Pilgrim at Tinker Creek
        This book details the narrator's explorations near her home, and various contemplations on nature and life. The title refers to Tinker Creek, which is outside Roanoke in Virginia's the Blue
Ridge Mountains. Dillard began writing Pilgrim in the spring of 1973, using her personal journals as inspiration. Separated into four sections that signify each of the seasons, the narrative takes place over the period of one year. In Pilgrim at Tinker Creek, Dillard looks at the marvels of nature and searches for God. She is undertaking a pilgrimage into nature and observes nature with a microscopic eye. This book has been described as a naturalist classic. It portrays the personal
experience of Dillard during a whole year in her neighborhood in Tinker Creek. She carefully crafted this by observing and researching the natural world.
      
Outline of the Text
         In the opening paragraph of the excerpt, she begins with the common experience regarding the frogs and their invisible positions. The frogs would hide somewhere and jumped over your feet and splash into the water. We would yell in the panic obviously. For the narrator, it is always an amusement. She even observes the changes in texture of the light reflected from the mud bunk, water, grass or frog The frog looks like a schematic diagram of amphibian. When she keep
closer, the frog begins to shrink like a deflating football. Suddenly the frog, she saw was being sucked by a giant water bug. She describes how does water bugs eat their prey. These descriptions make us think about how the biological cycle of this organic world has created in such a manner.

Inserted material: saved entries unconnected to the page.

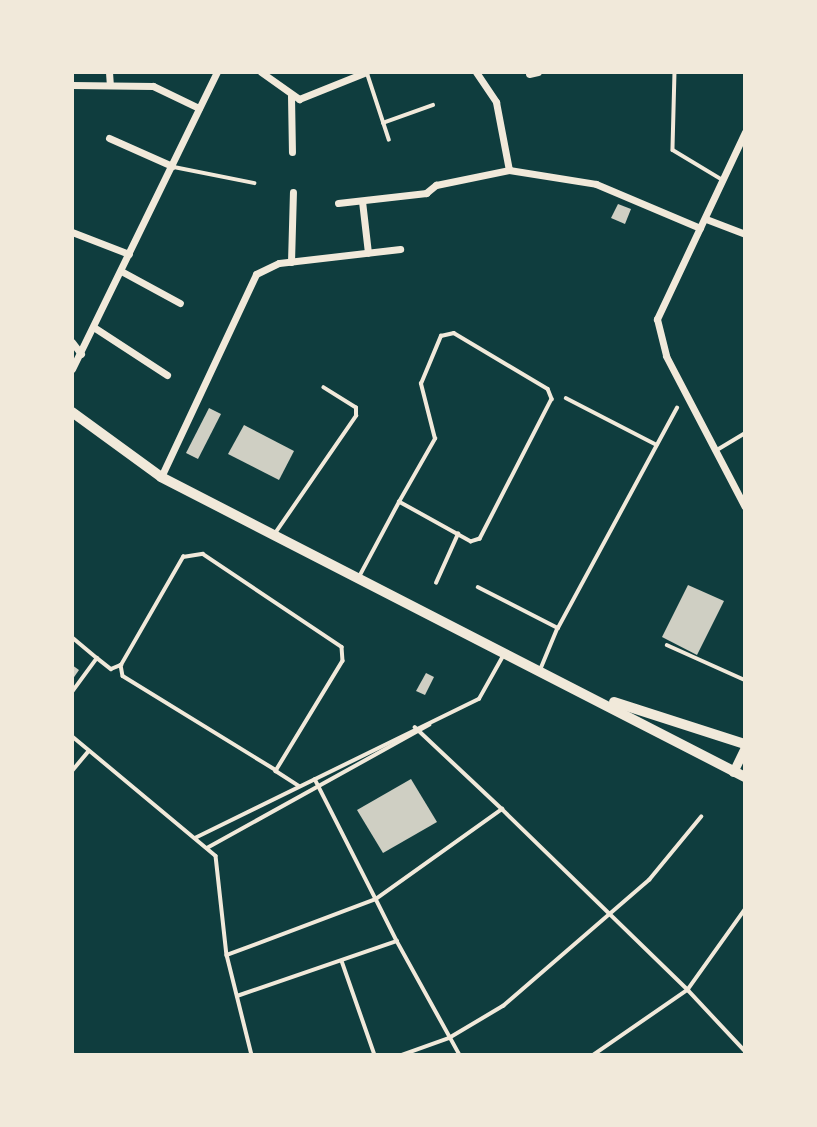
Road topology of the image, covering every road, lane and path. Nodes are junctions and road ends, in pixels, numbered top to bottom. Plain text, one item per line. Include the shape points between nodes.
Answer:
1 (109, 72) edge
2 (217, 72) edge
3 (261, 72) edge
4 (366, 72) edge
5 (476, 72) edge
6 (538, 72) edge
7 (675, 72) edge
8 (529, 74) dead end
9 (72, 85) edge
10 (110, 85) junction
11 (291, 96) junction
12 (433, 105) dead end
13 (199, 108) junction
14 (383, 123) junction
15 (745, 132) edge
16 (109, 138) dead end
17 (389, 139) dead end
18 (292, 152) dead end
19 (172, 166) junction
20 (509, 170) junction
21 (723, 181) junction
22 (254, 183) dead end
23 (293, 192) dead end
24 (362, 201) junction
25 (338, 203) dead end
26 (706, 219) junction
27 (700, 228) junction
28 (72, 232) edge
29 (745, 234) edge
30 (400, 249) dead end
31 (368, 253) junction
32 (129, 254) junction
33 (291, 262) junction
34 (121, 271) junction
35 (180, 303) dead end
36 (95, 328) junction
37 (72, 342) edge
38 (81, 354) junction
39 (72, 369) edge
40 (167, 375) dead end
41 (324, 388) dead end
42 (566, 398) dead end
43 (677, 408) dead end
44 (72, 412) edge
45 (745, 433) edge
46 (657, 446) junction
47 (716, 451) junction
48 (161, 477) junction
49 (399, 502) junction
50 (745, 508) edge
51 (458, 534) junction
52 (273, 536) junction
53 (358, 579) junction
54 (436, 583) dead end
55 (478, 587) dead end
56 (558, 628) junction
57 (72, 637) edge
58 (667, 645) dead end
59 (504, 654) junction
60 (97, 658) junction
61 (121, 665) junction
62 (540, 671) junction
63 (745, 680) edge
64 (72, 692) edge
65 (588, 693) junction
66 (430, 724) junction
67 (415, 727) junction
68 (420, 735) junction
69 (72, 736) edge
70 (745, 745) edge
71 (88, 752) junction
72 (72, 771) edge
73 (276, 771) junction
74 (733, 772) junction
75 (745, 777) edge
76 (315, 779) junction
77 (299, 786) junction
78 (321, 790) junction
79 (502, 809) junction
80 (701, 817) dead end
81 (195, 838) junction
82 (207, 848) junction
83 (376, 899) junction
84 (745, 910) edge
85 (611, 913) junction
86 (397, 941) junction
87 (227, 955) junction
88 (342, 961) junction
89 (688, 990) junction
90 (237, 996) junction
91 (449, 1038) junction
92 (72, 1049) edge
93 (745, 1051) edge
94 (73, 1055) edge
95 (252, 1055) edge
96 (375, 1055) edge
97 (402, 1055) edge
98 (460, 1055) edge
99 (594, 1055) edge

1 - 10 street
2 - 13 street
3 - 11 street
4 - 11 street via 315,97
4 - 14 lane
5 - 20 street via 496,103
6 - 8 street
7 - 21 lane via 673,150
9 - 10 street
10 - 13 street via 153,86
11 - 18 street
12 - 14 lane
13 - 19 street
14 - 17 lane
15 - 21 street
16 - 19 street
19 - 22 lane
19 - 32 street
20 - 24 street via 436,185 426,193
20 - 27 street via 596,184
21 - 26 street
23 - 33 street
24 - 25 street
24 - 31 street
26 - 27 street
26 - 29 street
27 - 47 street via 657,319 666,356
28 - 32 street
30 - 31 street
31 - 33 street
32 - 34 street
33 - 48 street via 269,265 250,280
34 - 35 street
34 - 36 street
36 - 38 street
36 - 40 street
37 - 38 street
38 - 39 street
41 - 52 lane via 355,408 356,416
42 - 46 lane
43 - 46 lane
44 - 48 main road
45 - 47 lane
46 - 56 lane
47 - 50 street
48 - 52 main road
49 - 51 lane
49 - 51 lane via 435,439 421,384 441,336 454,334 548,389 552,399 480,539
49 - 53 lane
51 - 54 lane
52 - 53 main road
53 - 59 main road
55 - 56 lane
56 - 62 lane
57 - 60 lane
58 - 63 lane
59 - 62 main road
59 - 66 lane via 479,699
60 - 61 lane via 111,669
60 - 64 lane
61 - 73 lane via 123,676
61 - 73 lane via 183,557 192,552 342,646 343,661
62 - 65 main road
65 - 70 main road
65 - 74 main road
66 - 67 lane
66 - 68 lane
67 - 68 lane
67 - 76 lane
68 - 78 lane
68 - 79 lane
69 - 71 lane
70 - 74 street
71 - 72 lane
71 - 81 lane
73 - 77 lane
74 - 75 main road
76 - 77 lane
76 - 78 lane
77 - 81 lane
78 - 82 lane
78 - 83 lane
79 - 83 lane
79 - 85 lane
80 - 85 lane via 649,880
81 - 82 lane
82 - 87 lane via 216,856
83 - 86 lane
83 - 87 lane
84 - 89 lane
85 - 89 lane
85 - 91 lane via 503,1006
86 - 88 lane
86 - 91 lane
87 - 90 lane
88 - 90 lane
88 - 96 lane
89 - 93 lane
89 - 99 lane
90 - 95 lane
91 - 97 lane
91 - 98 lane
92 - 94 lane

           Then she gives the minute details of the eating style of animals. There are different methods of eating by animals. Some carnivorous animals eat their prey alive. The common way of defeat the prey is to down or grasp, and then eating at the whole, or biting. Frogs stuff their preys
on the tongue, which is sticky.
            These small wonders in nature drive her thought to God and his creations. She quotes from the Koran to talk about the creation. In the Koran, Allah asks "The heaven and the earth and all in between, thinkest thou I made them in jest?"She invites our attention to the very act of
creation and the existence of God. The term ‘Deus Absconditus’ was used by Blaise Pascal, one of the greatest Christian apologists , physicist and writer, to describe the notion of the creator. It is
a Latin phrase means the hidden God. Einstein describes God as subtle, but not malicious. He says that ‘nature conceals her mystery by means of her essential grandeur not by her cunning'. For Einstein, God was a metaphor for nature and natural order.
             Dillard believes that God has not absconded but spread as a fabric of spirit very subtly and we can only feel blindly of its hem. She wonders, however, if our consciousness has evolved to that point.